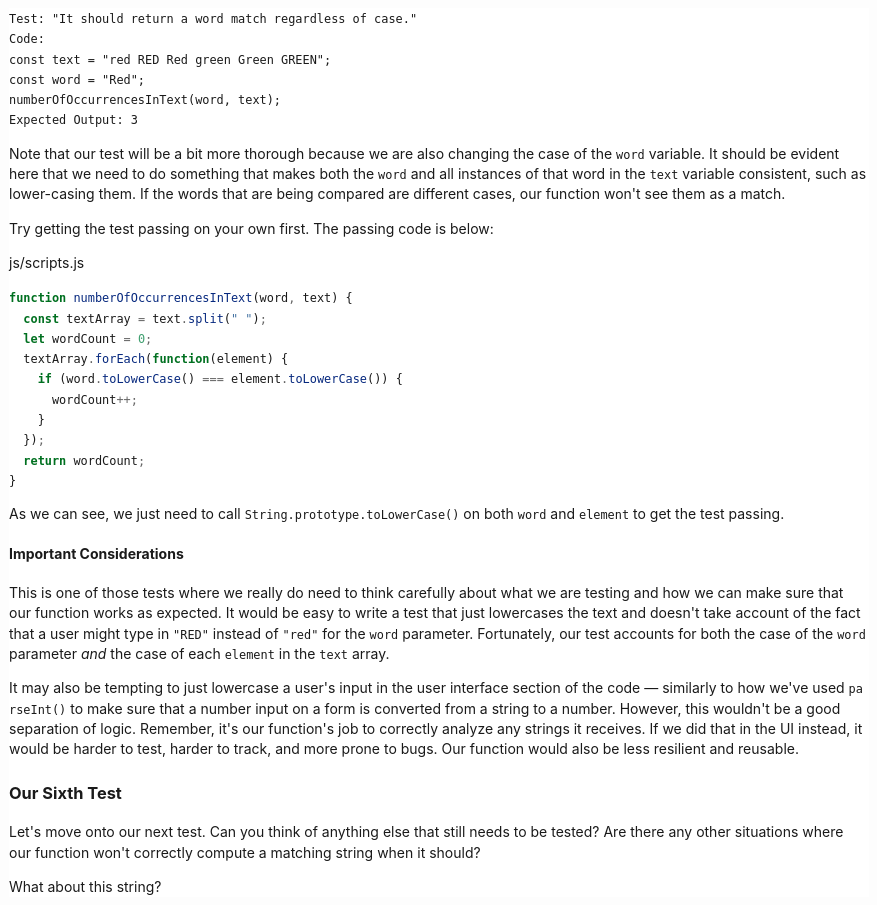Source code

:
 ```
Test: "It should return a word match regardless of case."
Code:
const text = "red RED Red green Green GREEN";
const word = "Red";
numberOfOccurrencesInText(word, text);
Expected Output: 3
```

Note that our test will be a bit more thorough because we are also changing the case of the `word` variable. It should be evident here that we need to do something that makes both the `word` and all instances of that word in the `text` variable consistent, such as lower-casing them. If the words that are being compared are different cases, our function won't see them as a match.

Try getting the test passing on your own first. The passing code is below:

<div class="filename">js/scripts.js</div>

```js
function numberOfOccurrencesInText(word, text) {
  const textArray = text.split(" ");
  let wordCount = 0;
  textArray.forEach(function(element) {
    if (word.toLowerCase() === element.toLowerCase()) {
      wordCount++;
    }
  });
  return wordCount;
}
```

As we can see, we just need to call `String.prototype.toLowerCase()` on both `word` and `element` to get the test passing.

#### Important Considerations

This is one of those tests where we really do need to think carefully about what we are testing and how we can make sure that our function works as expected. It would be easy to write a test that just lowercases the text and doesn't take account of the fact that a user might type in `"RED"` instead of `"red"` for the `word` parameter. Fortunately, our test accounts for both the case of the `word` parameter _and_ the case of each `element` in the `text` array.

It may also be tempting to just lowercase a user's input in the user interface section of the code — similarly to how we've used `parseInt()` to make sure that a number input on a form is converted from a string to a number. However, this wouldn't be a good separation of logic. Remember, it's our function's job to correctly analyze any strings it receives. If we did that in the UI instead, it would be harder to test, harder to track, and more prone to bugs. Our function would also be less resilient and reusable.

### Our Sixth Test

Let's move onto our next test. Can you think of anything else that still needs to be tested? Are there any other situations where our function won't correctly compute a matching string when it should?

What about this string?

-----

> **Work to complete**:
Only the line with "#### Important Considerations" and those preceding it, back to the first line of the entries, should be repeated exactly, without pictures.

> **Exercise solution**:
Source code

:
 ```
Test: "It should return a word match regardless of case."
Code:
const text = "red RED Red green Green GREEN";
const word = "Red";
numberOfOccurrencesInText(word, text);
Expected Output: 3
```

Note that our test will be a bit more thorough because we are also changing the case of the `word` variable. It should be evident here that we need to do something that makes both the `word` and all instances of that word in the `text` variable consistent, such as lower-casing them. If the words that are being compared are different cases, our function won't see them as a match.

Try getting the test passing on your own first. The passing code is below:

<div class="filename">js/scripts.js</div>

```js
function numberOfOccurrencesInText(word, text) {
  const textArray = text.split(" ");
  let wordCount = 0;
  textArray.forEach(function(element) {
    if (word.toLowerCase() === element.toLowerCase()) {
      wordCount++;
    }
  });
  return wordCount;
}
```

As we can see, we just need to call `String.prototype.toLowerCase()` on both `word` and `element` to get the test passing.

#### Important Considerations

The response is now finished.